■ **GIVEN INFORMATION**
---*---
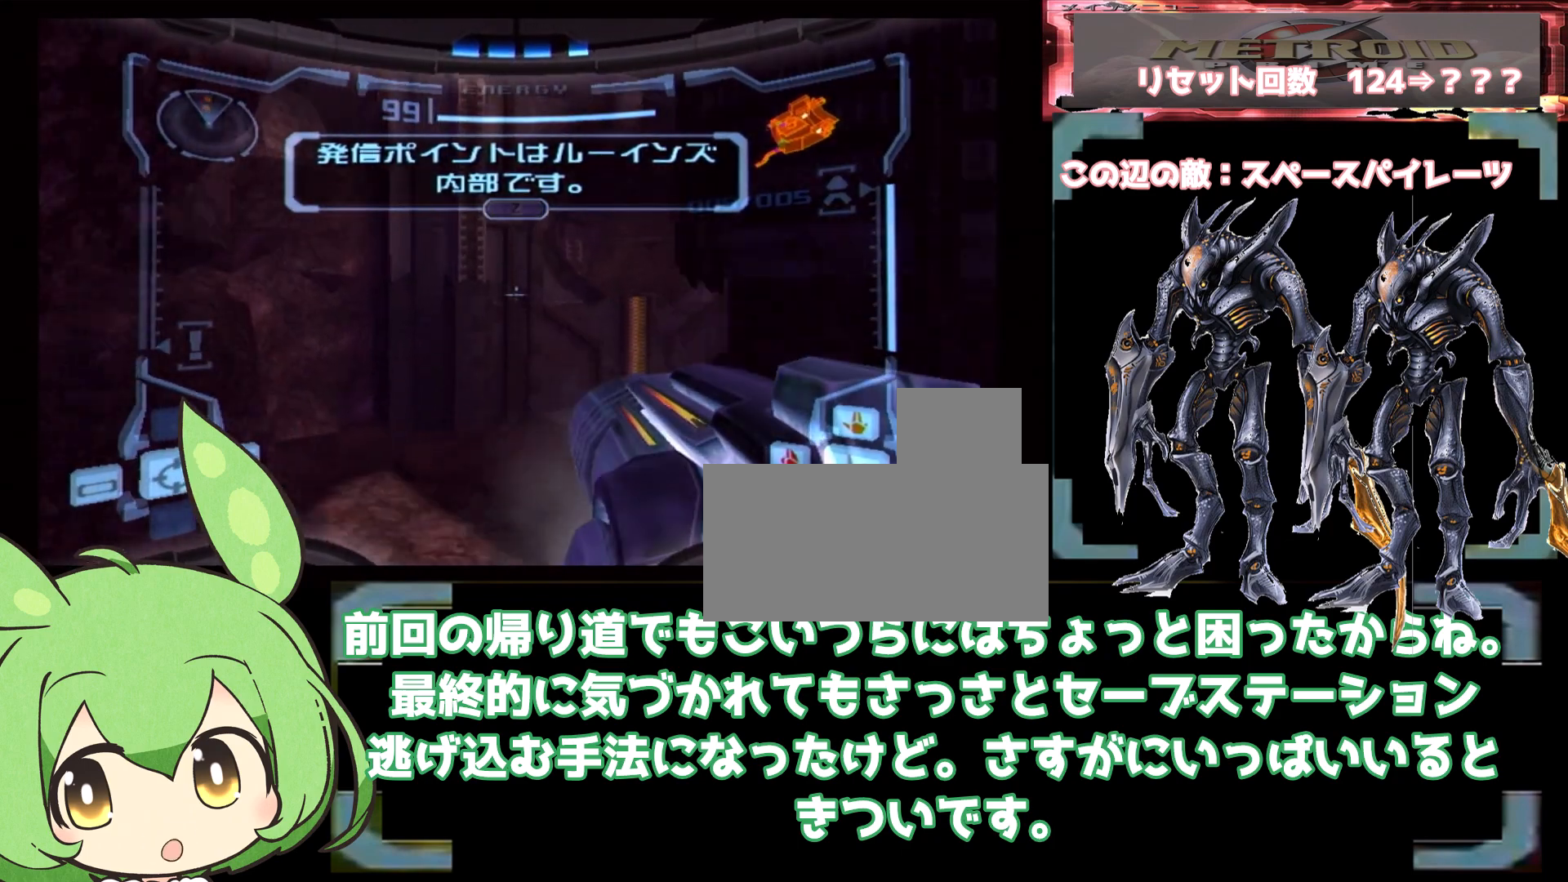
Gameplay with a controller (Nintendo layout); each line is a JSON object with the inputs held at the frame after it. "events" lists button and stick changes between this image and that frame as [ms after this image, input, new state], when the widget could be followed in between. Not read: L3 R3 START.
{"buttons": ["L1"], "left_stick": "down", "right_stick": "center", "events": [[50, "left_stick", "down-left"], [217, "left_stick", "down"], [233, "B", "down"], [367, "B", "up"]]}
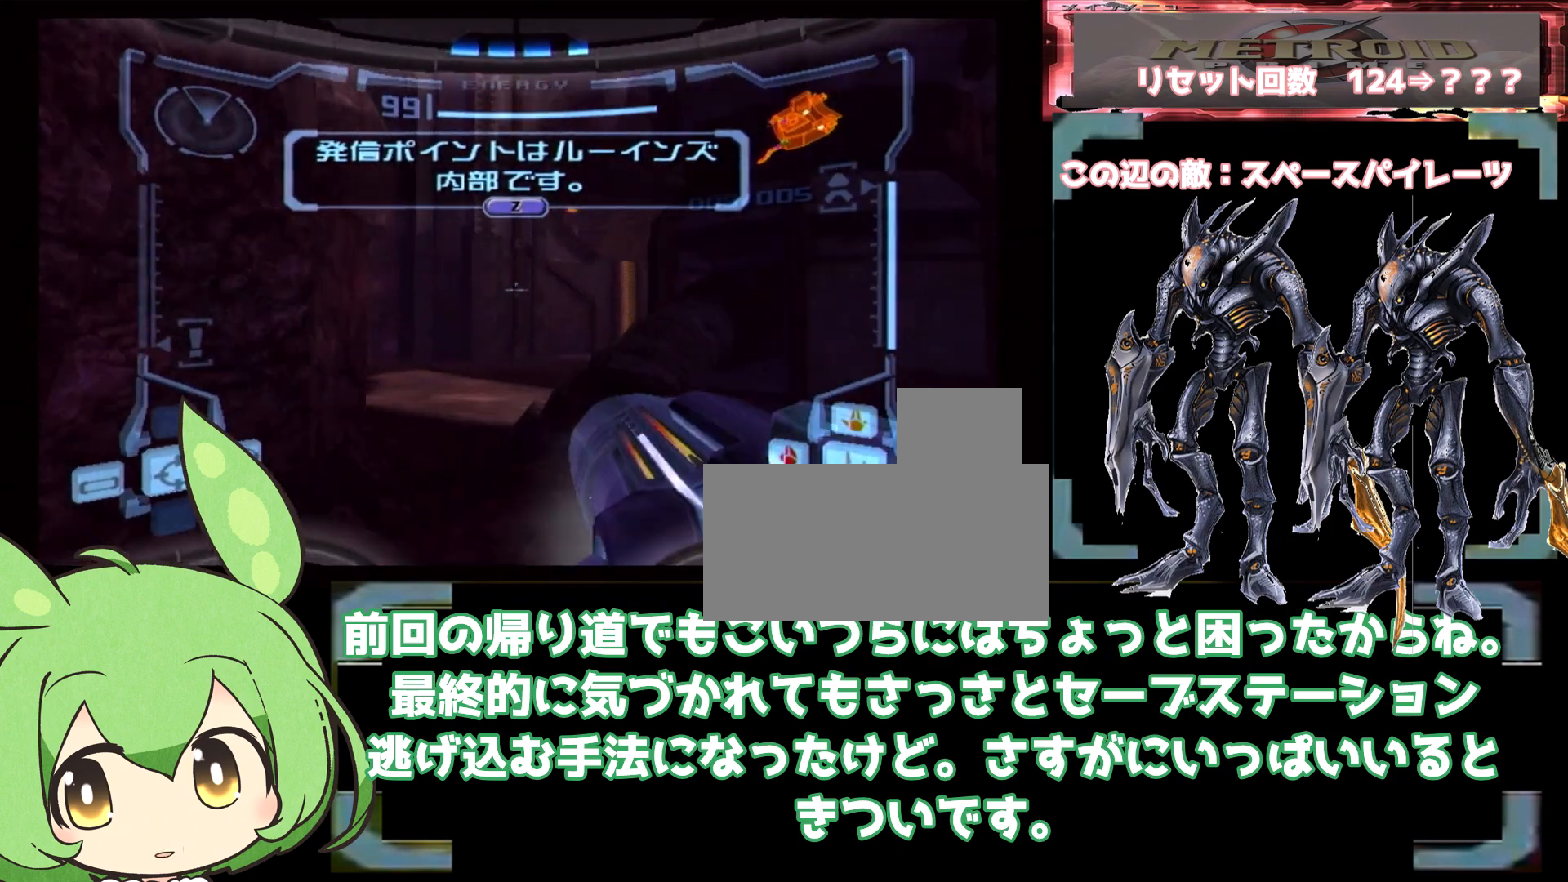
{"buttons": ["B", "L1"], "left_stick": "down", "right_stick": "center"}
---*---
■ **TASK STATEMENT**
In the material above, how many lines contain "buttons"? Reply with only the number.

■ **OUTPUT BELOW**
2